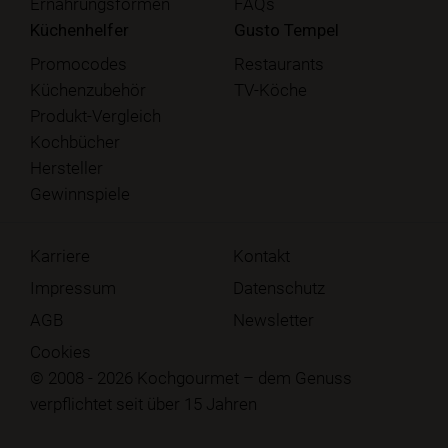
Ernährungsformen
FAQs
Küchenhelfer
Gusto Tempel
Promocodes
Restaurants
Küchenzubehör
TV-Köche
Produkt-Vergleich
Kochbücher
Hersteller
Gewinnspiele
Karriere
Kontakt
Impressum
Datenschutz
AGB
Newsletter
Cookies
© 2008 - 2026 Kochgourmet – dem Genuss
verpflichtet seit über 15 Jahren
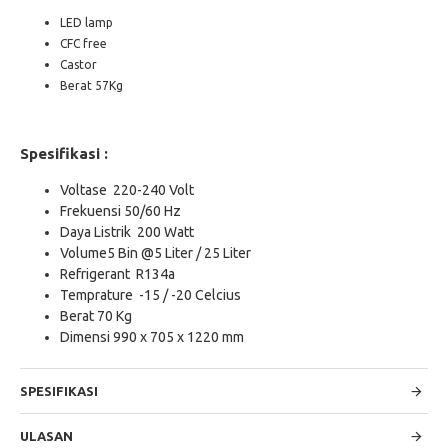
LED lamp
CFC free
Castor
​Berat 57Kg
Spesifikasi :
Voltase 220-240 Volt
Frekuensi 50/60 Hz
Daya Listrik 200 Watt
Volume5 Bin @5 Liter / 25 Liter
Refrigerant R134a
Temprature -15 / -20 Celcius
Berat 70 Kg
Dimensi 990 x 705 x 1220 mm
SPESIFIKASI
ULASAN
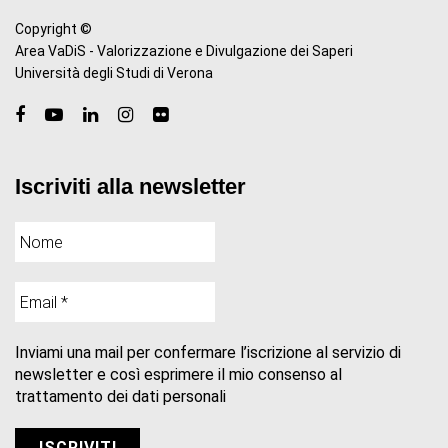
Copyright ©
Area VaDiS - Valorizzazione e Divulgazione dei Saperi
Università degli Studi di Verona
Iscriviti alla newsletter
Inviami una mail per confermare l’iscrizione al servizio di
newsletter e così esprimere il mio consenso al
trattamento dei dati personali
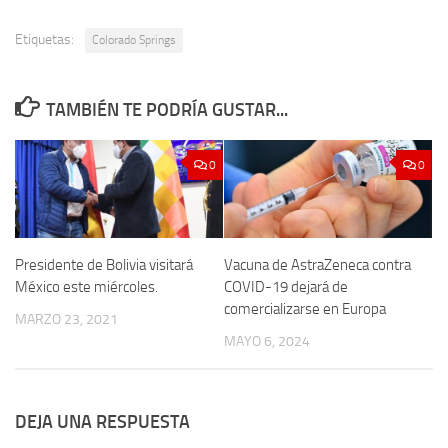
Etiquetas:
Colorado Springs
TAMBIÉN TE PODRÍA GUSTAR...
0
0
Presidente de Bolivia visitará
Vacuna de AstraZeneca contra
México este miércoles.
COVID-19 dejará de
comercializarse en Europa
MARZO 23, 2021
MAYO 6, 2024
DEJA UNA RESPUESTA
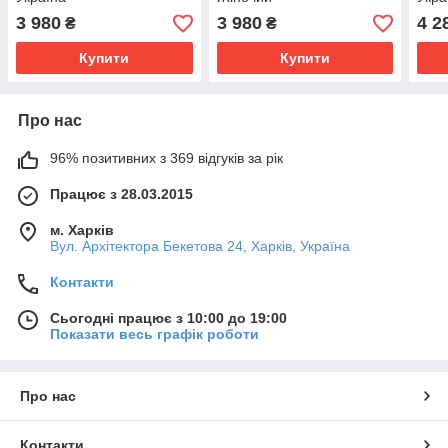
3 980
3 980
4 2
₴
₴
Купити
Купити
Про нас
96% позитивних з 369 відгуків за рік
Працює з 28.03.2015
м. Харків
Вул. Архітектора Бекетова 24, Харків, Україна
Контакти
Сьогодні працює з 10:00 до 19:00
Показати весь графік роботи
Про нас
Контакти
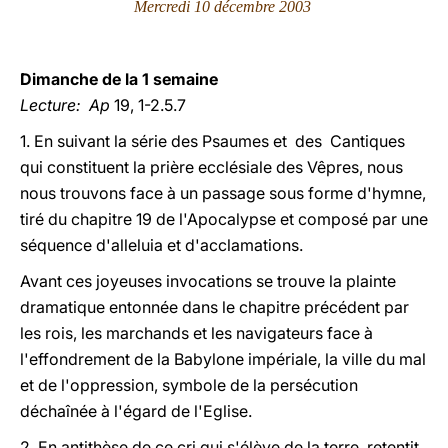
Mercredi 10 décembre 2003
LATINE
Dimanche de la 1 semaine
Lecture:
Ap
19, 1-2.5.7
1. En suivant la série des Psaumes et des Cantiques
qui constituent la prière ecclésiale des Vêpres, nous
nous trouvons face à un passage sous forme d'hymne,
tiré du chapitre 19 de l'Apocalypse et composé par une
séquence d'alleluia et d'acclamations.
Avant ces joyeuses invocations se trouve la plainte
dramatique entonnée dans le chapitre précédent par
les rois, les marchands et les navigateurs face à
l'effondrement de la Babylone impériale, la ville du mal
et de l'oppression, symbole de la persécution
déchaînée à l'égard de l'Eglise.
2. En antithèse de ce cri qui s'élève de la terre, retentit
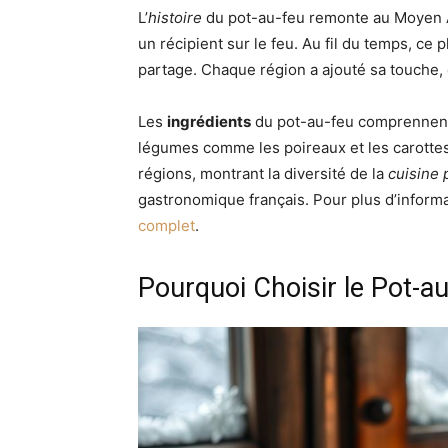
L’
histoire
du pot-au-feu remonte au Moyen Âge
un récipient sur le feu. Au fil du temps, ce
partage. Chaque région a ajouté sa touche, 
Les
ingrédients
du pot-au-feu comprennent
légumes comme les poireaux et les carottes. 
régions, montrant la diversité de la
cuisine
gastronomique français. Pour plus d’inform
complet
.
Pourquoi Choisir le Pot-au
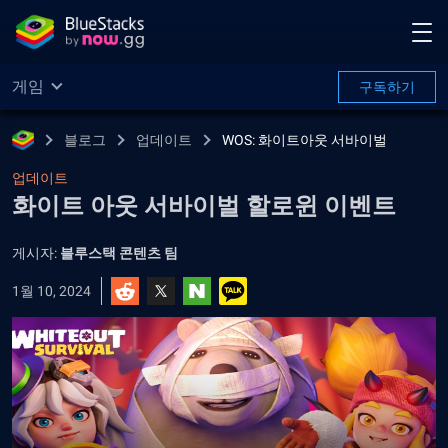
게임
구독하기
블로그
업데이트
WOS: 화이트아웃 서바이벌
업데이트
화이트 아웃 서바이벌 할로윈 이벤트
게시자:
블루스택 콘텐츠 팀
1월 10, 2024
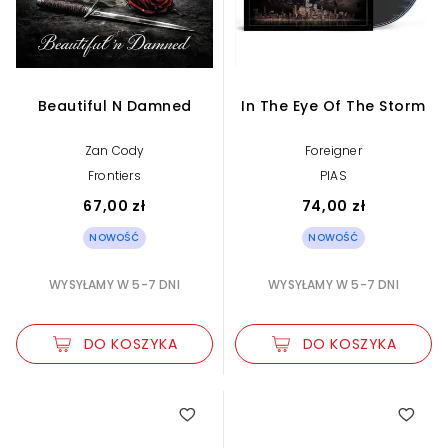
Beautiful N Damned
In The Eye Of The Storm
Zan Cody
Foreigner
Frontiers
PIAS
67,00 zł
74,00 zł
NOWOŚĆ
NOWOŚĆ
WYSYŁAMY W 5-7 DNI
WYSYŁAMY W 5-7 DNI
DO KOSZYKA
DO KOSZYKA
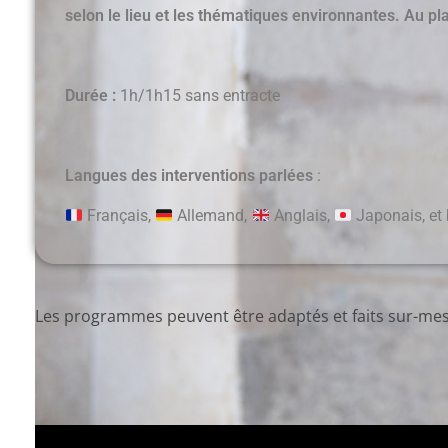
selon le lieu et les thématiques environnantes. Au pl
Durée
:
1h/1h15 sans entracte
Langues des interventions parlées
:
Français,
Allemand,
Anglais,
Japonais, et 
Les programmes peuvent être adaptés et faits sur-me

[WHAT TO DO]
Everything between and including the line above containing "Volume5 Bin @5 Liter / 25 Liter" and the line containing "Inviami una mail" should be reproduced exactly, with pictures excluded.

[EXERCISE RESULT]
Volume5 Bin @5 Liter / 25 Liter
Refrigerant R134a
Temprature -15 / -20 Celcius
Berat 70 Kg
Dimensi 990 x 705 x 1220 mm
SPESIFIKASI
ULASAN
Copyright ©
Area VaDiS - Valorizzazione e Divulgazione dei Saperi
Università degli Studi di Verona
Iscriviti alla newsletter
Inviami una mail per confermare l’iscrizione al servizio di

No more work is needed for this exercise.